Can I turn on debug logging of some kind for the repository-s3 plugin?

In 5.3, packages are:

  • org.elasticsearch.cloud.aws
  • org.elasticsearch.plugin.repository.s3
  • org.elasticsearch.repositories.s3

In 5.6:

  • org.elasticsearch.repositories.s3

You can change it with:

curl -XPUT 'localhost:9200/_cluster/settings?pretty' -H 'Content-Type: application/json' -d'
{
  "transient": {
    "logger.org.elasticsearch.repositories.s3": "trace"
  }
}
'

Wondering if you could try to upgrade first to latest 5.6?

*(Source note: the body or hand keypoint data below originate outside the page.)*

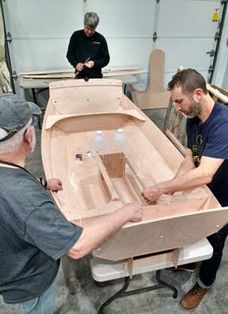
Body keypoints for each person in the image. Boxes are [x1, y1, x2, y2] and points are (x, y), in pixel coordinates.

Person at [0, 93, 142, 313]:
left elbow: (11, 183)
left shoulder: (8, 173)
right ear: (28, 136)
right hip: (28, 281)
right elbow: (77, 247)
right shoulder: (27, 201)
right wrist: (126, 212)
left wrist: (43, 182)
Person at [142, 69, 228, 310]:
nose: (176, 108)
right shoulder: (194, 119)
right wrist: (173, 186)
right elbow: (190, 156)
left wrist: (163, 187)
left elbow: (205, 173)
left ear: (197, 93)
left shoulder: (226, 124)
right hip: (212, 184)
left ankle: (204, 284)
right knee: (195, 224)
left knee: (216, 237)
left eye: (179, 101)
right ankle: (194, 258)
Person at [66, 12, 110, 80]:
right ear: (84, 24)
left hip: (96, 78)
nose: (89, 32)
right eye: (87, 28)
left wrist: (94, 63)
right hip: (79, 76)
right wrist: (76, 64)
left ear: (96, 27)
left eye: (92, 29)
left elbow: (106, 59)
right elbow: (69, 55)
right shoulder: (76, 36)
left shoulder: (101, 39)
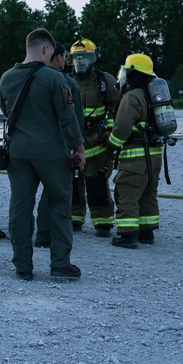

@Igor_Motov Any other idea?

Hmmm, I fixed this problem by restarting all nodes. So for some reason ES was failing to talk to create an SSL connection to s3.cn-north-1.amazonaws.com.cn, but after a restart this succeeded.

Maybe a stale DNS entry that was cached by the JVM? I don't think this was an EC2/networking issue as curl was able to connect to S3 perfectly well from that box.

Thanks for the advice re logging, this will come in handy next time.

Very good to know that could happen. Thanks for the closure on this.

This topic was automatically closed 28 days after the last reply. New replies are no longer allowed.